Task item
Across the records below, how many lines include the word "Telecom"? State only the number.

#### Source data

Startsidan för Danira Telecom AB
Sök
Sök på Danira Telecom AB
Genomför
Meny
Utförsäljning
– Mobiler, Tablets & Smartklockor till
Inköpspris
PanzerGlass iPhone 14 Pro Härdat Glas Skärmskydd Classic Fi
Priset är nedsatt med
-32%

########

Answer space
2